Mission accomplished! Those undeniably shitty apps definitely were launched.
I've never used them, but IIRC they acquired some third-party client and then just modified them. "Blue Alien" or something like that?
googles
"Alien Blue", at least for the official iOS app.
https://en.wikipedia.org/wiki/Alien_Blue
I dunno what the history of the Android app is.
That being said, they're responsible for what they acquire, just saying that a lot of that might not be developed in-house.
They acquired Alien Blue, but what they put out under “Reddit” was not Alien Blue in the least bit. They basically bought it to kill it. I had Alien Blue. :(
Hey, acquiring another app and launching it as your own app is still launching it! What would they have done without spez?
Alien Blue was fucking awesome, too. Those ass-butts.
This is redundant. That's why we put caps on them and call em ass-hats
My favorite way to visualize the meaning of "asshat": the person is such a sad waste of human life that their entire upper body is effectively just a hat for their posterior.
Then he wasn't wrong. Never has made money.
Well, you wouldn't expect it to in the growth phase.
A lot of consumer-facing Internet companies have a large portion of their costs be fixed costs. That is, a programmer or QA guy costs the same amount whether you have ten users or ten million users. But your revenue is linear in your userbase size. So you really don't want to be a small company, if you fit that profile.
The idea is to burn money and grow rapidly to the point where your fixed costs are relatively small. It makes no sense to try to generate profit if you lose growth for it.
That's especially true for social media companies, because for them, network effect is a major factor -- the value of the network is something like the square of the number of users.
So you really want to be big, not small.
So the solution is to grow quickly, lose money during that period, then adjust and monetize the userbase when you can't afford to burn money growing any more.
That transition to a profitable state after a money-losing growth state usually means that a company is gonna do something unpopular (since they're optimizing for something other than appeal) and what Corey Doctorow was complaining about as "enshittification".
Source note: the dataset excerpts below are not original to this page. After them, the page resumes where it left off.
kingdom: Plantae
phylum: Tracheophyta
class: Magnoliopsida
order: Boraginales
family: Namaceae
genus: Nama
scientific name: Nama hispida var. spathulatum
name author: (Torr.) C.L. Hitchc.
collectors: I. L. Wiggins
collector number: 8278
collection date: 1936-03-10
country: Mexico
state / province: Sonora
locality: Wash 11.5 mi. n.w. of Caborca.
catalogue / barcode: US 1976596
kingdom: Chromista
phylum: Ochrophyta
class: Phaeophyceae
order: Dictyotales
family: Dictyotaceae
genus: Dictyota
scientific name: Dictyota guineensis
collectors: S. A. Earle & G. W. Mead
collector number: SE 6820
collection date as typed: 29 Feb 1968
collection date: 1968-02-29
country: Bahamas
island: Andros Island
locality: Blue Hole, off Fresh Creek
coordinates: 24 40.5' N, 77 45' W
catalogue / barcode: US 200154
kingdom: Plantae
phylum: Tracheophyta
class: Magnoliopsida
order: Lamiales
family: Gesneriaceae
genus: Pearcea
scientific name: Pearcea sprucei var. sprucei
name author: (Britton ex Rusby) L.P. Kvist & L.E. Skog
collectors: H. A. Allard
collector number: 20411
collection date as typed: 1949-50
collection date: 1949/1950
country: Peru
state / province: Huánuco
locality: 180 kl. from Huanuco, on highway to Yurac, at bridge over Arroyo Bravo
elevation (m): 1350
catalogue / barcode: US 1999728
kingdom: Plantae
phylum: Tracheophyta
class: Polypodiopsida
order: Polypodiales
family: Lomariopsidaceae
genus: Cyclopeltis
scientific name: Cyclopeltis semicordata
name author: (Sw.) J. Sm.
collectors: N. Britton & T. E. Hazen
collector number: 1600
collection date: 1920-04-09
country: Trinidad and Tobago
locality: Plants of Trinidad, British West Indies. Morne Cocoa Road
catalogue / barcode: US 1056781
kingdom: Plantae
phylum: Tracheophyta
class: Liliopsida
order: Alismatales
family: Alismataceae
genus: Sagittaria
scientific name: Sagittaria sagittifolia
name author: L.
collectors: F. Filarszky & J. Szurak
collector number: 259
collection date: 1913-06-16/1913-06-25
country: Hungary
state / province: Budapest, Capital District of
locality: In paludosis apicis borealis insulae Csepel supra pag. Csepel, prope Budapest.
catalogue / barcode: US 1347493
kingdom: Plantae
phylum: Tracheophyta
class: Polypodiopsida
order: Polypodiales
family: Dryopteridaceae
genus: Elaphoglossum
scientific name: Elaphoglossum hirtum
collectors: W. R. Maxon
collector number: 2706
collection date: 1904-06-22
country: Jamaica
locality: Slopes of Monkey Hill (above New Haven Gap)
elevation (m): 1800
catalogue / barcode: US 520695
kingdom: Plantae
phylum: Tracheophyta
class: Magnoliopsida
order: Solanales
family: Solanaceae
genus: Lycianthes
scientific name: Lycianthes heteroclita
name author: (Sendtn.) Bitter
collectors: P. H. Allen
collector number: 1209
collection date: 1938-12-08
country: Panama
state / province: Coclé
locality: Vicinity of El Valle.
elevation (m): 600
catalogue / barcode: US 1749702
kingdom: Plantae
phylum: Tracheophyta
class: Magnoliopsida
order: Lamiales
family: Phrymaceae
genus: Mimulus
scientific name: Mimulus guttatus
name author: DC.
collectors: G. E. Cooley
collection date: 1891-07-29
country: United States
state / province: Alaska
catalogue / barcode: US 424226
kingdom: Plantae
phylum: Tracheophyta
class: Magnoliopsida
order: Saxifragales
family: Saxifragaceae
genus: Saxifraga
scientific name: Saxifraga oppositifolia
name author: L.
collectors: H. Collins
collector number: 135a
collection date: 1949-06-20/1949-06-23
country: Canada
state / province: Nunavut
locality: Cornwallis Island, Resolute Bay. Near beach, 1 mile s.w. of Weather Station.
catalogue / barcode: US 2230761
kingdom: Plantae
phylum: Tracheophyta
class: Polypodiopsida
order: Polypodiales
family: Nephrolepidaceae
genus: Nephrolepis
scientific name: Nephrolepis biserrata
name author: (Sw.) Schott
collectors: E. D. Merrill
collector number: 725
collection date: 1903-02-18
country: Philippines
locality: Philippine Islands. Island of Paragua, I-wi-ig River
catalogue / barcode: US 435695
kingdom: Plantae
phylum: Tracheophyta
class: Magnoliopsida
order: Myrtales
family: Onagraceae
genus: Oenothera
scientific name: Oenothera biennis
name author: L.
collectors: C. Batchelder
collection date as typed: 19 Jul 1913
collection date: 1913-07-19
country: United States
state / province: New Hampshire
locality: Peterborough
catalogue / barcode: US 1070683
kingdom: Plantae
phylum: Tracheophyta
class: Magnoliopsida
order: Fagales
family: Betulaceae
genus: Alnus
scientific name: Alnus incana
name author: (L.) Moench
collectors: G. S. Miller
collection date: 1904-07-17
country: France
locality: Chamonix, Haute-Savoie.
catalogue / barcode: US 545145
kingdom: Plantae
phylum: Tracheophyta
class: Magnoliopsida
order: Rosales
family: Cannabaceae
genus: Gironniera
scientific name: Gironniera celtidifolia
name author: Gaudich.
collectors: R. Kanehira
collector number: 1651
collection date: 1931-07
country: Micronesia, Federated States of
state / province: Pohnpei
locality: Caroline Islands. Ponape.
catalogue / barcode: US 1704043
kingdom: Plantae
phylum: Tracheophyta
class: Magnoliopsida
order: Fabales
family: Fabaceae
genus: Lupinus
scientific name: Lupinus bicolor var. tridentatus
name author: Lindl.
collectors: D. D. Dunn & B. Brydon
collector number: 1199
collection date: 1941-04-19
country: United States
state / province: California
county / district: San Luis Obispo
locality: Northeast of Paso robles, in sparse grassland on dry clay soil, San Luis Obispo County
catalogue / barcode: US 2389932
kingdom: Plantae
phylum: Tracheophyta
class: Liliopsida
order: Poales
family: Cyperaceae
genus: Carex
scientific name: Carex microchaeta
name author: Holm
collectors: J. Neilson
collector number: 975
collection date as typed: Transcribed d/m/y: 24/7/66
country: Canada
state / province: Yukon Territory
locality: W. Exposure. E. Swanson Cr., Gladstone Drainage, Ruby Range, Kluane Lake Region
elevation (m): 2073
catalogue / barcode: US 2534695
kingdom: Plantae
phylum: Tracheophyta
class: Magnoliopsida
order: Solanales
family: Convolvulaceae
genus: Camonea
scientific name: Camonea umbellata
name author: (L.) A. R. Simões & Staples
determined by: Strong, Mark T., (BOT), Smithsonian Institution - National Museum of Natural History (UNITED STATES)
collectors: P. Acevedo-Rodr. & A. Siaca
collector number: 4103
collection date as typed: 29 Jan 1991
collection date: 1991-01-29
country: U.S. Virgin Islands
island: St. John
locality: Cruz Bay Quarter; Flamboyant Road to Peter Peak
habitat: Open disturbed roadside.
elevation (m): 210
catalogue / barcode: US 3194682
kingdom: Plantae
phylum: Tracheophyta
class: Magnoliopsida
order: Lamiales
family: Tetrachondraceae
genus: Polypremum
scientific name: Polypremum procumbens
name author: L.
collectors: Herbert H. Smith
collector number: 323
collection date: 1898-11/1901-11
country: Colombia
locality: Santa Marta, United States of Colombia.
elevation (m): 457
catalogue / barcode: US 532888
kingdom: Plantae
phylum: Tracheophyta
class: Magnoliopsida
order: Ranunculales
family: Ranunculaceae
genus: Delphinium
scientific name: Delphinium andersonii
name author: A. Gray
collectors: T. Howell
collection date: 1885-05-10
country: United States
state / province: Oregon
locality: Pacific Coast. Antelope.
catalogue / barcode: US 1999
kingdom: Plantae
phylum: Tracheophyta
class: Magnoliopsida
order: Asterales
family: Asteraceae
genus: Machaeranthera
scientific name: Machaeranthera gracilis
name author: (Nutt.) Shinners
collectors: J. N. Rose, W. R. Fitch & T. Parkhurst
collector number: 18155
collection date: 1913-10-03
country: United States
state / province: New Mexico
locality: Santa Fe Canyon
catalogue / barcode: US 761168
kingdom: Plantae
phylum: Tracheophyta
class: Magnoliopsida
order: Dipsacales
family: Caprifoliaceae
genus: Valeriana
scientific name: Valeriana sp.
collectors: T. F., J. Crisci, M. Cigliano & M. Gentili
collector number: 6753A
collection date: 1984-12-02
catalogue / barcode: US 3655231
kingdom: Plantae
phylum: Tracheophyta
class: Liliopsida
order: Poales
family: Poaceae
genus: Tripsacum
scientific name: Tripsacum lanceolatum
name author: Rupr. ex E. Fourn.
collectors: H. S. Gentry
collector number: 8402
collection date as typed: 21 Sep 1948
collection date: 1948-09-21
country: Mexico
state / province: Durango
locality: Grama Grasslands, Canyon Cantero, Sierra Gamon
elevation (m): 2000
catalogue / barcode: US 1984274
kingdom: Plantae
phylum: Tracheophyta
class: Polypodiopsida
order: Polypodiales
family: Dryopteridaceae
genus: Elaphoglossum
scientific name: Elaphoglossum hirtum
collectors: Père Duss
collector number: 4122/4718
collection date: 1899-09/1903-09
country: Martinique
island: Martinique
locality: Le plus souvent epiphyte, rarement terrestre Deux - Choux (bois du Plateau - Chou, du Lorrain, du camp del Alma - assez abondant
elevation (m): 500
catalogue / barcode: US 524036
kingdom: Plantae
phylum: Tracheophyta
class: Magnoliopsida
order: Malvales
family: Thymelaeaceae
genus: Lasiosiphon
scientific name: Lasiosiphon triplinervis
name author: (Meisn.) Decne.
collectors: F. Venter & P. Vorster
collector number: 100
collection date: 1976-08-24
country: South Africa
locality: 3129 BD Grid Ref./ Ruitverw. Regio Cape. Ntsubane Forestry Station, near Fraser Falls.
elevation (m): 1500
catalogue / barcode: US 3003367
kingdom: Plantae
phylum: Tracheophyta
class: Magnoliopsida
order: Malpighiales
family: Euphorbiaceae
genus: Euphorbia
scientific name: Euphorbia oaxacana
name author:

The fact that Reddit lost money during the growth phase doesn't mean that it was a failure -- that would have been intended, part of the business model.
Now, if it's losing money once the growth phase is done, that could be another story.
I ain't broke baby, I am just in my growth phase
It's old enough to vote. Or serve in the US military.
Or attend college as a non-genius.
I'm familiar with growth stage. 18 to 19 years seems like a long one. Web 2.0 happened years ago.